Inclusive Storytimes

Create a space that welcomes all families

June 1, 2017

Megan Roberts

When kids in LGBTQ families read stories that reflect their experiences, it helps them create connections with literature and develop positive self-esteem. In addition, children who hear stories about people who are different from them—those who have two mommies or are from another part of the world, for example—develop empathy and an understanding about themselves and others.

The month of June, which is both Pride Month and the American Library Association’s (ALA) GLBT Book Month, is a perfect time to celebrate the voices and experiences of the LGBTQ community.

I founded Family Storytime at the LGBT Center of Raleigh (N.C.) Library with Director Erin Iannacchione in 2012, after noticing there were few opportunities for LGBTQ families and allies in our community to get together in a safe and supportive environment. While offering a program at an LGBT center is a unique experience, many things we do can be replicated in any library, whether the only LGBTQ picture book in your collection is Todd Parr’s The Family Book or your library hosts drag queen storytimes.

Using inclusive language is an easy way to make a library program more welcoming to everyone. Changing out names in rhymes, puppet shows, or flannel stories for gender-neutral names and replacing pronouns with proper names are examples of little things that can make a big difference for a parent or child in the audience. Think about Mo Willems’s Elephant and Piggie series: There are almost no pronouns in these books, and you can continue to omit them if you are putting on a puppet show with these two characters.

Suggested books for storytime can be found on ALA’s Rainbow Book List, but don’t overlook other books in your collection. For instance, books with ambiguous animal families, like Emma Dodd’s Love You Books series, are a great way to include stories about how much a child is loved without excluding same-sex parents, single parents, or grandparents raising grandchildren.

Changing out names in rhymes, puppet shows, or flannel stories for gender-neutral names and replacing pronouns with proper names are examples of little things that can make a big difference for a parent or child in the audience.

If you are ready to host an LGBTQ family storytime this month, you could read the pride-parade picture book This Day in June by Gayle E. Pitman and Kristyna Litten, or invite a drag queen to come read stories. If you are unsure how to book a drag queen for your event, ask for suggestions from an LGBTQ organization in your community or a local nightclub.

Some of our most popular events at the LGBT Center are visits from local authors who have written about their LGBTQ families, growing up as a transgender kid, and being adopted. Author-themed programs have also been well attended at our center, like the storytime where we read a few of Parr’s books and then had kids create brightly colored family portraits to take home.

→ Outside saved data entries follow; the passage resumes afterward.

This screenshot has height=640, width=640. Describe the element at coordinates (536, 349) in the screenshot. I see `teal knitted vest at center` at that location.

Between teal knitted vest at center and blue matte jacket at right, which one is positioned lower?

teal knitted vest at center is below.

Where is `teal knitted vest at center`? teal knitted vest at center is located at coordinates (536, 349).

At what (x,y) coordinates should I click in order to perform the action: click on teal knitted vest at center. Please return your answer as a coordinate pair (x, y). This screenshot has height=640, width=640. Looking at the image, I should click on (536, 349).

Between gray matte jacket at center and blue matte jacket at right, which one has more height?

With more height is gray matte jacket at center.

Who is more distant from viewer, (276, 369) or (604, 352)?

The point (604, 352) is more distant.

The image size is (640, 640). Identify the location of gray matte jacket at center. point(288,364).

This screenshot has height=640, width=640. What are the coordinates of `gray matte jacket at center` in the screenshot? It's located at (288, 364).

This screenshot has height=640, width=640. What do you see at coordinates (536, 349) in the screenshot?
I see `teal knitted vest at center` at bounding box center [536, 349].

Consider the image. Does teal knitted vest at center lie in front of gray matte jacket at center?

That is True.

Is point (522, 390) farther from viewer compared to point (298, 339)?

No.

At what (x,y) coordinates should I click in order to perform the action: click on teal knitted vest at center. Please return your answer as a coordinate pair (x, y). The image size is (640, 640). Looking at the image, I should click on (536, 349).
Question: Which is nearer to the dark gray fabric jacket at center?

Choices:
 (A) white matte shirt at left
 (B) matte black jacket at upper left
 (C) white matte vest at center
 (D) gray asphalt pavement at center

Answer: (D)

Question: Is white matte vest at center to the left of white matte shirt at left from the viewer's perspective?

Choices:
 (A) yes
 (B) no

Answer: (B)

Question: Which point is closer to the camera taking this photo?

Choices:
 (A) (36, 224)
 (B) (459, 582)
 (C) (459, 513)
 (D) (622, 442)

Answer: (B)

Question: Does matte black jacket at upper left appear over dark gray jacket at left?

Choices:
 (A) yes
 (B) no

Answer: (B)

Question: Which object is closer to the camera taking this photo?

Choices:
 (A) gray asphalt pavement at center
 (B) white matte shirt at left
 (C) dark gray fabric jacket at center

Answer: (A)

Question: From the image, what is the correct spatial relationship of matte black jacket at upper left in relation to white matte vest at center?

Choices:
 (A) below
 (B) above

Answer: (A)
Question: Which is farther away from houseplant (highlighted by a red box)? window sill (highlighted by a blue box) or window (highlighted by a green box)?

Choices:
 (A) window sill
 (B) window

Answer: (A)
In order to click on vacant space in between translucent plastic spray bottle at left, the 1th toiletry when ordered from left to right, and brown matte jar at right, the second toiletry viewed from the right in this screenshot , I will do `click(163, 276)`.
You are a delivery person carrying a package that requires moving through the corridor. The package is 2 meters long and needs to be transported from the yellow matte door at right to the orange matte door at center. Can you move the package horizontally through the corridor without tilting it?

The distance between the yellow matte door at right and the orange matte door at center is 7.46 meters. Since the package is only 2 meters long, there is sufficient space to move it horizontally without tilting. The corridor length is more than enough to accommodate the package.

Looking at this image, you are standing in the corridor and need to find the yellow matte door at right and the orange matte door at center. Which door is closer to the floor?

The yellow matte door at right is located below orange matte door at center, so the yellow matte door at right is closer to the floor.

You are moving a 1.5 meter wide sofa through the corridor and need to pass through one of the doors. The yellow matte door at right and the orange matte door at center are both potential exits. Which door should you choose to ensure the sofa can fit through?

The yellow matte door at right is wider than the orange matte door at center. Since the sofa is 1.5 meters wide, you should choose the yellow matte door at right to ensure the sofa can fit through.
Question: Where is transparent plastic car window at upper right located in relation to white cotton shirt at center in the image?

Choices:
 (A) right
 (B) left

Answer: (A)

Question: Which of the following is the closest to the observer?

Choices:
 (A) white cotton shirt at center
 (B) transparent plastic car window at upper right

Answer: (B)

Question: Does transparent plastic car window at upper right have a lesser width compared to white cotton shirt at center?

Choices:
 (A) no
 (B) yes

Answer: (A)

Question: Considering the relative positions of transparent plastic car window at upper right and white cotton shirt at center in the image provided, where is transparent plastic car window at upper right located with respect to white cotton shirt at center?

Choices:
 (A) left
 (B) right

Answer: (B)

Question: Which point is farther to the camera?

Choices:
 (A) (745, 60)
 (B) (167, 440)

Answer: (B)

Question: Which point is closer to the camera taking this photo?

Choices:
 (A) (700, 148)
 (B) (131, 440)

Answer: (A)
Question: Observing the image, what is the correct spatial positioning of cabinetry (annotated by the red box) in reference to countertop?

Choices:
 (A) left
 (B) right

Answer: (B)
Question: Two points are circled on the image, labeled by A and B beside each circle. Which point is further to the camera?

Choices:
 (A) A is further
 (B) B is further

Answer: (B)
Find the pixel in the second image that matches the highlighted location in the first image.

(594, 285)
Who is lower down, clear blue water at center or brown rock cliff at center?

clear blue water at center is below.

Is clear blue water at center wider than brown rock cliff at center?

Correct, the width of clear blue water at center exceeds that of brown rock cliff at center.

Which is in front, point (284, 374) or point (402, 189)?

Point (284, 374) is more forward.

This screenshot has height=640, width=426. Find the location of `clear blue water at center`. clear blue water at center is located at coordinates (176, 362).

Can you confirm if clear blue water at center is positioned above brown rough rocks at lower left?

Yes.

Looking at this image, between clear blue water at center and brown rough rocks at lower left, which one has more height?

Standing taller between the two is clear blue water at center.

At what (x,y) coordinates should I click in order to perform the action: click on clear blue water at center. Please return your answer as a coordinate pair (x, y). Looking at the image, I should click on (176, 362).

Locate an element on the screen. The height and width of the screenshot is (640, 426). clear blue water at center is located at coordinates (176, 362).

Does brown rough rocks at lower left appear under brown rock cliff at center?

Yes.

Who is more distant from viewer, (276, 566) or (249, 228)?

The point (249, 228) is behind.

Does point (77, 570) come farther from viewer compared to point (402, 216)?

An added bonus is that you might attract people who are fans of the featured author but don’t regularly use your library.

If planning an event for June seems too immediate, Banned Books Week (September 24–30) is another fitting opportunity to host an LGBTQ storytime, as many of the picture books that make the Office for Intellectual Freedom’s annual list of top 10 most challenged books contain LGBTQ characters or themes. If Banned Books Week is already a big program at your library, adding storytimes for titles such as And Tango Makes Three by Justin Richardson and Peter Parnell can build on the success of something your library already does.

If you are able to offer an LGBTQ storytime or to have a presence at your local pride parade, by all means do. But if that is not a reality for your library, don’t assume you can’t do anything. Pick one inclusive measure to incorporate at your library. We all start somewhere, and we can all be welcoming to all families.